Model Card for bert-base-swag-lora

Model Details

Model Description

This model is a bert-base-uncased model that has been fine-tuned for the multiple-choice question-answering task using the SWAG (Situations with Adversarial Generations) dataset. The fine-tuning was performed using a parameter-efficient technique called LoRA (Low-Rank Adaptation), which significantly reduces the number of trainable parameters while achieving strong performance.

The model is trained to predict the most plausible continuation of a sentence from four possible choices, testing its commonsense and contextual reasoning abilities.

Developed by: Taha Majlesi
Model type: BERT (Bidirectional Encoder Representations from Transformers)
Language(s) (NLP): English
License: Apache-2.0
Finetuned from model: google-bert/bert-base-uncased

Model Sources [optional]

Repository: https://huggingface.co/[Your Hugging Face Username]/bert-base-swag-lora
Paper [optional]: BERT: Pre-training of Deep Bidirectional Transformers for Language Understanding and LoRA: Low-Rank Adaptation of Large Language Models

Uses

Direct Use

This model is intended to be used for multiple-choice question answering, specifically on tasks that require commonsense inference similar to the SWAG dataset.

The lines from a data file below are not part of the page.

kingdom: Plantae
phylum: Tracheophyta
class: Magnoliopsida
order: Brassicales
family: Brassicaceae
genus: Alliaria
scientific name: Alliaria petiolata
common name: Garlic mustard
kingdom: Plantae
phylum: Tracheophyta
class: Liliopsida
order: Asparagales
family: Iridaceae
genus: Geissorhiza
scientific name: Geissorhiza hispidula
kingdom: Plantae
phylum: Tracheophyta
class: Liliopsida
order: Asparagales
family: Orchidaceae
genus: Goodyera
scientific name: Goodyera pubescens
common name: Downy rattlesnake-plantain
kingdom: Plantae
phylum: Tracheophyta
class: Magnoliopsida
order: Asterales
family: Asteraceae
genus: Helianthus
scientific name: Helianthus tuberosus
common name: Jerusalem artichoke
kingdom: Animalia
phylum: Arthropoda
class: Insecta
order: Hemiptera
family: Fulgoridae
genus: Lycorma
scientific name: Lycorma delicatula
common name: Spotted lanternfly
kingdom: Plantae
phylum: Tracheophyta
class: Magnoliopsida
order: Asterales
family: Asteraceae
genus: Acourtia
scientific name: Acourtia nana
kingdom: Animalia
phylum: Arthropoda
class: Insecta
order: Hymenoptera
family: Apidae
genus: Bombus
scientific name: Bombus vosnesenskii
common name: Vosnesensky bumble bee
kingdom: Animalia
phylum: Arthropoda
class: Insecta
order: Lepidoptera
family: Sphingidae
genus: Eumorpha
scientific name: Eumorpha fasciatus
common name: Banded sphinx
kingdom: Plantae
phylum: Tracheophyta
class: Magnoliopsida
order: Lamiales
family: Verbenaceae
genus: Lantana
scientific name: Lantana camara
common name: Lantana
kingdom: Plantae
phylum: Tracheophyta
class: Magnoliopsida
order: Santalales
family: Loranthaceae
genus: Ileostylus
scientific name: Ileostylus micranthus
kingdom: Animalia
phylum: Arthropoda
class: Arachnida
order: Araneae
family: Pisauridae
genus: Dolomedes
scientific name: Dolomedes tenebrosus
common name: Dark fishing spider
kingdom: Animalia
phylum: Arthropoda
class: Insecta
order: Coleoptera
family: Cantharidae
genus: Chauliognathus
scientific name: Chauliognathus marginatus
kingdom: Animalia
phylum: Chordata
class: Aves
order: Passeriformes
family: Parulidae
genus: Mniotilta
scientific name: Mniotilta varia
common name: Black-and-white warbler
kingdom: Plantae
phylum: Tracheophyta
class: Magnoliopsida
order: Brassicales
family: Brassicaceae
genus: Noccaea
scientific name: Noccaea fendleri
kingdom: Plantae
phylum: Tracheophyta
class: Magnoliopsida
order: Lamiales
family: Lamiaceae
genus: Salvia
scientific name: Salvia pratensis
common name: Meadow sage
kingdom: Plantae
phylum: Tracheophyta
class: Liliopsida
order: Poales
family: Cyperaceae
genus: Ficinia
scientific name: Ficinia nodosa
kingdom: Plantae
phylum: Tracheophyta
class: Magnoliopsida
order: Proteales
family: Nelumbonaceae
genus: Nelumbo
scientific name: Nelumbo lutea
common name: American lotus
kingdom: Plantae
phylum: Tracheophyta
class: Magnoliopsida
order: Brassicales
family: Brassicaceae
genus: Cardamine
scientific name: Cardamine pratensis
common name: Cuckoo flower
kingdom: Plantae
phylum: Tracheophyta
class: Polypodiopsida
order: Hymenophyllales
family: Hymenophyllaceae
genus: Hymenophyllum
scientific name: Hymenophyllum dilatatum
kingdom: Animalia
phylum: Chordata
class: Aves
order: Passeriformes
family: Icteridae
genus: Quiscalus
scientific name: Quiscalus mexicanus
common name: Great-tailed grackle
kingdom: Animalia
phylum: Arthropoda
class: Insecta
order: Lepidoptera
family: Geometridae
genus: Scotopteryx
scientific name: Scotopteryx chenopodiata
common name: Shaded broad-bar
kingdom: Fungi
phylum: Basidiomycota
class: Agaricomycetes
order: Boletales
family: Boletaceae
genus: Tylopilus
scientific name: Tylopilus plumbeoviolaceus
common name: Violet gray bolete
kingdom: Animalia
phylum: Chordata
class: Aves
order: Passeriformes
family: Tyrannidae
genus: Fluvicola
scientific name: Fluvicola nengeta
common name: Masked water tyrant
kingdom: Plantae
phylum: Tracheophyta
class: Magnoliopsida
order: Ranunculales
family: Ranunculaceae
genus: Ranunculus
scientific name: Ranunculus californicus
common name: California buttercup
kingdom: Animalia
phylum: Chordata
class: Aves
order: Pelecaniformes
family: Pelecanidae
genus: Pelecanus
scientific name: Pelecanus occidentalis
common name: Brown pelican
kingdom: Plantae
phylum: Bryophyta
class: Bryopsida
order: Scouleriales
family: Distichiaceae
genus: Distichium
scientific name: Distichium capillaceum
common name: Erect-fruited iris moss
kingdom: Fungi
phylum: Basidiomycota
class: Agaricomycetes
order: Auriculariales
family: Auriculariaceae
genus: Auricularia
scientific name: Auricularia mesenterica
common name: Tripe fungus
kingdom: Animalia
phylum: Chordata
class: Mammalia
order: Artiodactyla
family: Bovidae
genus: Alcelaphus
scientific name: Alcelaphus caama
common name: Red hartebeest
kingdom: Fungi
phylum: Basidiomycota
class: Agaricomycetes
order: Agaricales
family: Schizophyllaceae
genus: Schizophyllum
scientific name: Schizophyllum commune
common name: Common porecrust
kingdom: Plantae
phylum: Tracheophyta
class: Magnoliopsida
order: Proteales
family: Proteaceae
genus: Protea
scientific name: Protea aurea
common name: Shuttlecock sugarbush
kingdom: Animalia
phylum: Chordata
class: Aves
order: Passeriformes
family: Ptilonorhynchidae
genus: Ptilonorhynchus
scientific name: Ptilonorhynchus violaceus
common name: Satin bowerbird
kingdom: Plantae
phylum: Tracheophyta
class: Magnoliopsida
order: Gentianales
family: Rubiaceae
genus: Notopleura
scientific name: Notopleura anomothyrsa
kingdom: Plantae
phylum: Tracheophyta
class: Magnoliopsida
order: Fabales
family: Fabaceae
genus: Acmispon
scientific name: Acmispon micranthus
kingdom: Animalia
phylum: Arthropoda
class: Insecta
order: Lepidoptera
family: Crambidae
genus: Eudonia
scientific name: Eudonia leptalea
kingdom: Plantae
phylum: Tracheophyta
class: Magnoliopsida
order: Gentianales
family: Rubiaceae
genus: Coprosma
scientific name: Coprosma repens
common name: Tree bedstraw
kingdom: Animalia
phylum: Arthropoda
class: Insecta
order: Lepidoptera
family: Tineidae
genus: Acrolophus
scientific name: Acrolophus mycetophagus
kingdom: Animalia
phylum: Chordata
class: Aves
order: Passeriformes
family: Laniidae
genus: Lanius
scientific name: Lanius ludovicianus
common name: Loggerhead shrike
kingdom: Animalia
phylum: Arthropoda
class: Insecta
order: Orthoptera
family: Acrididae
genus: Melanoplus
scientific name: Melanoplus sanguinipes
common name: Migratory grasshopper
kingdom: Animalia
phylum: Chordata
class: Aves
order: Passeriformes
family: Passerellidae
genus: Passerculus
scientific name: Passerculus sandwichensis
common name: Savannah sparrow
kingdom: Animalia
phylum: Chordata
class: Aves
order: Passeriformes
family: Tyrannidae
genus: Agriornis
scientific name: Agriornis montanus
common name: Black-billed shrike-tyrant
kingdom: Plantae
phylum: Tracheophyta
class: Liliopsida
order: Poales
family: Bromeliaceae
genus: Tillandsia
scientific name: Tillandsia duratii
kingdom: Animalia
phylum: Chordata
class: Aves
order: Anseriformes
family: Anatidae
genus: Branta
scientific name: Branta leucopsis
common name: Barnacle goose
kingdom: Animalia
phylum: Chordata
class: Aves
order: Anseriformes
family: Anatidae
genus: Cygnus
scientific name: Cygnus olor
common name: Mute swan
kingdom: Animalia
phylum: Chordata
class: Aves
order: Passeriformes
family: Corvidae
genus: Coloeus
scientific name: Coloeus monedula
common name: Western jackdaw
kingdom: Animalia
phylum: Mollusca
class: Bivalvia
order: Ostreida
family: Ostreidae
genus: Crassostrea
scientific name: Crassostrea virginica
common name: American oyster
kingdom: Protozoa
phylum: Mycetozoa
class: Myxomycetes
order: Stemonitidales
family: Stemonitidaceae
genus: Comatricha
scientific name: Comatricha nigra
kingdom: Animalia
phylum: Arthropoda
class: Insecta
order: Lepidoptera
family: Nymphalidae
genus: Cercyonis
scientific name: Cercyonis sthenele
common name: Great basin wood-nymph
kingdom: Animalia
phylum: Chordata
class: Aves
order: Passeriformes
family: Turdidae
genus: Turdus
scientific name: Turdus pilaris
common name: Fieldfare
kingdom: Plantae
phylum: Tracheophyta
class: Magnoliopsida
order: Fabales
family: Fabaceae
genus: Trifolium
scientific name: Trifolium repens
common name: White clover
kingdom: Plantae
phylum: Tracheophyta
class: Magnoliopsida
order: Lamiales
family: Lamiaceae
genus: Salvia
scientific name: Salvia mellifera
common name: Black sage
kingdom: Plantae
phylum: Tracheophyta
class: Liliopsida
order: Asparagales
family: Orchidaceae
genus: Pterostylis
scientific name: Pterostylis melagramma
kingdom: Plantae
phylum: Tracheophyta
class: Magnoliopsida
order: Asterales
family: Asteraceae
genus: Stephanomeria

It takes a context and four possible endings as input and outputs the index of the most likely correct ending.

from transformers import AutoModelForMultipleChoice, AutoTokenizer
from peft import PeftModel
import torch

# Define your repository name
repo_name = "[Your Hugging Face Username]/bert-base-swag-lora"
base_model_name = "google-bert/bert-base-uncased"

# Load the fine-tuned model from the Hub
tokenizer = AutoTokenizer.from_pretrained(repo_name)
base_model = AutoModelForMultipleChoice.from_pretrained(base_model_name)
model = PeftModel.from_pretrained(base_model, repo_name)
model.eval()

# Example from SWAG
context = "A man is skiing down a mountain."
choices = [
    "he falls down and gets back up.",
    "he makes a snowball and throws it.",
    "he takes a picture of the scenery.",
    "he stops to drink some water."
]

# Prepare the input
prompt = [context] * 4
next_sentences = [f"{choices[i]}" for i in range(4)]
inputs = tokenizer(prompt, next_sentences, return_tensors="pt", padding=True)

# Reshape for the model
inputs = {k: v.unsqueeze(0) for k, v in inputs.items()}

# Get prediction
with torch.no_grad():
    outputs = model(**inputs)
    predicted_index = torch.argmax(outputs.logits).item()

print(f"The most likely ending is: '{choices[predicted_index]}'")
# Expected output: 'he falls down and gets back up.'